La crisis de un banco, su falencia posible es, antes que nada, una tragedia social. Porque en el caso de las entidades financieras la falencia pone en cuestión la subsistencia de los depósitos que representan, antes que inversiones especulativas, la acumulación del ahorro del público, en especial, del pequeño público, incluidas las imposiciones efectuadas en pago de salarios y jornales. El discurso de estos autores se encamina a la descripción, análisis y crítica de los instrumentos en poder del Banco Central para enfrentar, para beneficio de los ahorristas, las eventuales crisis finales de entidades financieras. El examen de los instrumentos a disposición del Banco Central, establecidos por sucesivas reformas de la Ley de Entidades Financieras y de la Carta Orgánica del Banco Central a partir de 1995 goza de una solvencia admirable en el texto que ofrecen sobre esta materia los juristas citados. No puede ponerse en duda que una prosa de tal calidad sobre los mencionados instrumentos se consigue no sólo en base al estudio y la reflexión de los textos legales de nuestro país y de algunos extranjeros, sino también en función de la experiencia profesional de la que todos estos autores gozan en la materia que abordan.

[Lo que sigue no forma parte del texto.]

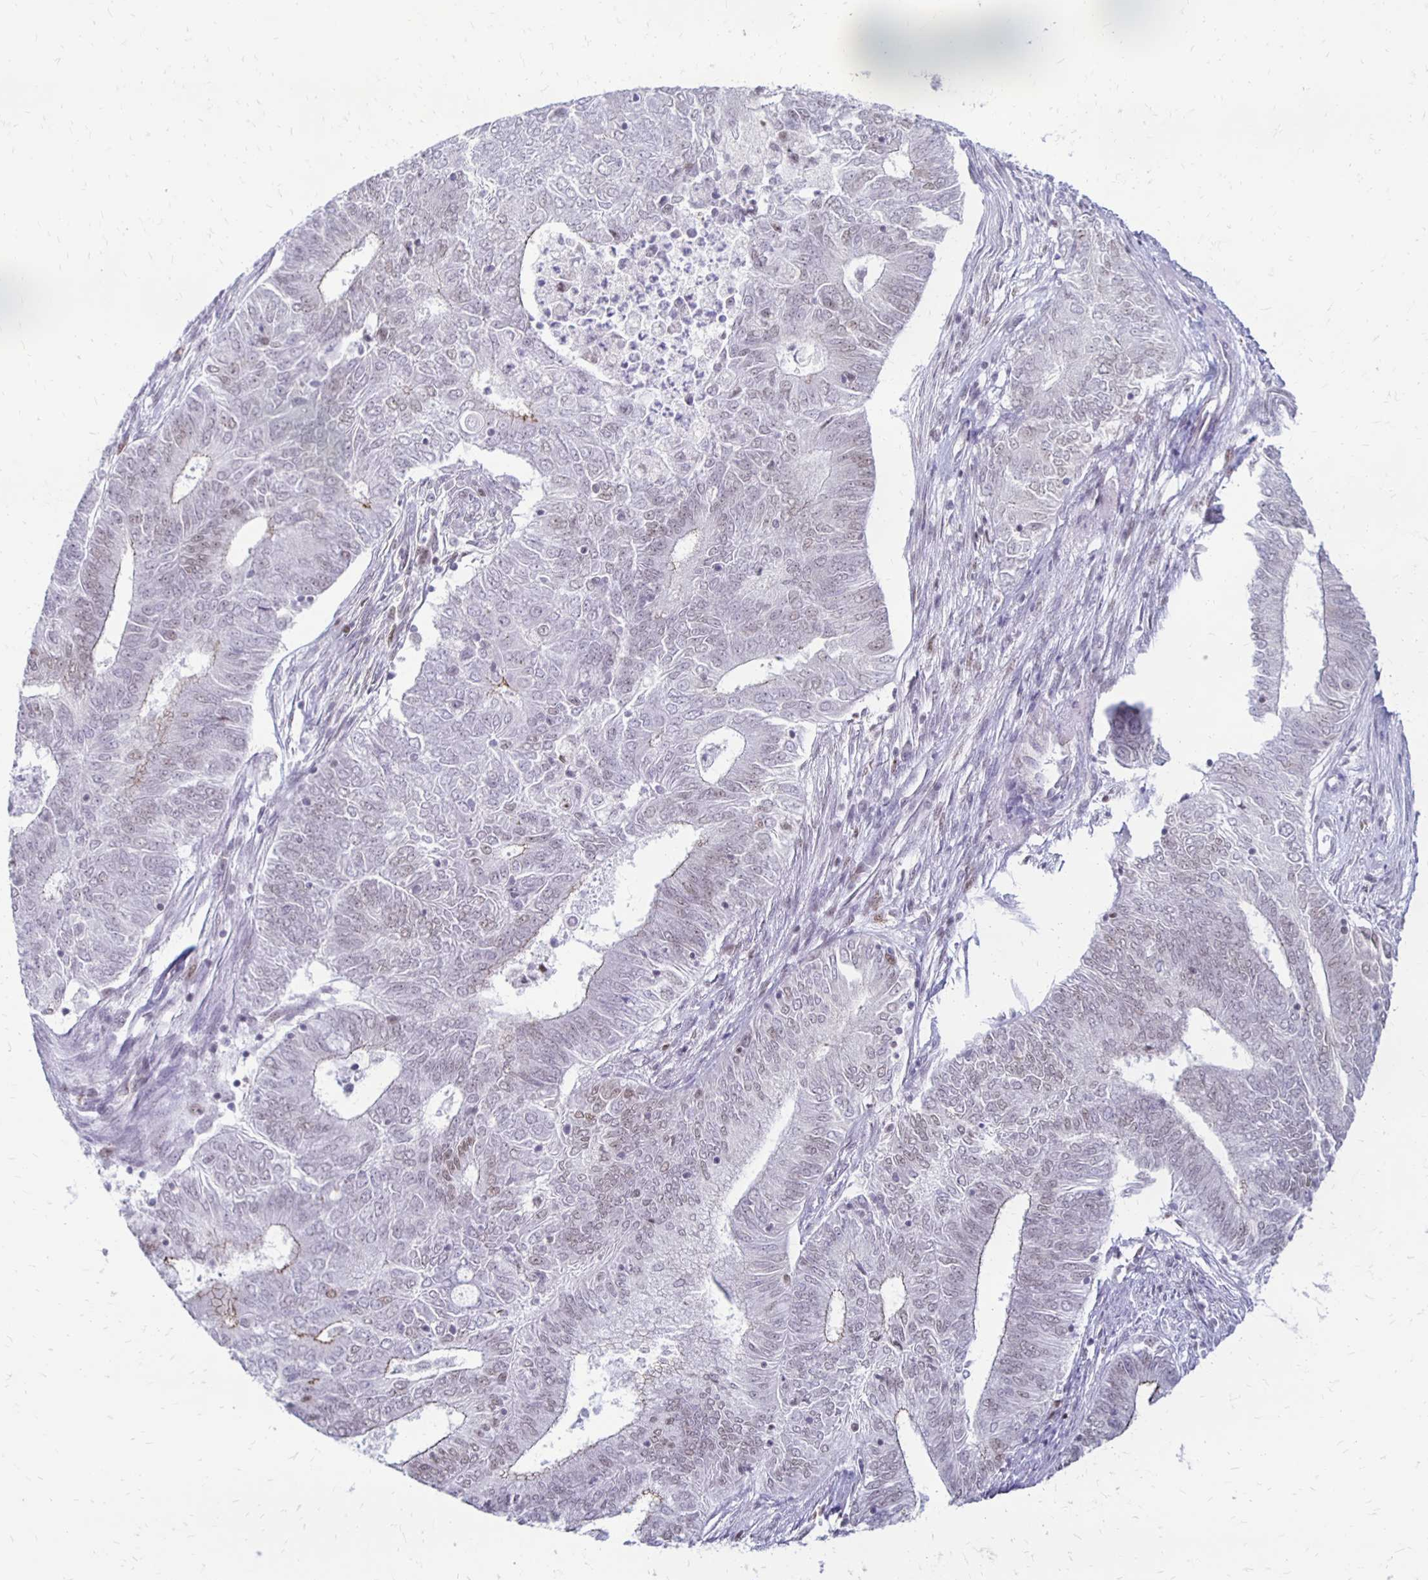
{"staining": {"intensity": "weak", "quantity": "<25%", "location": "cytoplasmic/membranous,nuclear"}, "tissue": "endometrial cancer", "cell_type": "Tumor cells", "image_type": "cancer", "snomed": [{"axis": "morphology", "description": "Adenocarcinoma, NOS"}, {"axis": "topography", "description": "Endometrium"}], "caption": "Immunohistochemistry micrograph of human endometrial cancer (adenocarcinoma) stained for a protein (brown), which shows no expression in tumor cells.", "gene": "DDB2", "patient": {"sex": "female", "age": 62}}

Los trabajos de los Dres. Gustavo Esparza, Javier Wajntraub, Cristina O’Reilly, Luis Porcelli y Mario Oscar Kenny son ejemplares por la precisión de sus planteos y completan el Tratado examinando la quiebra de bancos frente al derecho concursal, la responsabilidad de las entidades y su financiamiento por vía de emisión de obligaciones negociables y otros títulos de deuda.
Quiero finalizar este prologo agradeciendo a la Dra. María Elisa Kabas de Martorell el inmerecido privilegio que me ha discernido al encomendarme la redacción del prologo del Tratado de Derecho Bancario. Debo aplaudir el hilo lógico que va articulando las distintas partes del Tratado en donde se revela su condición de Directora de la obra, así como el capítulo introductorio en donde describe, sin ahorrar matices, las perspectivas, problemas y desafíos de una actividad, como la bancaria, en plena transformación al terminar la primera década del siglo XXI.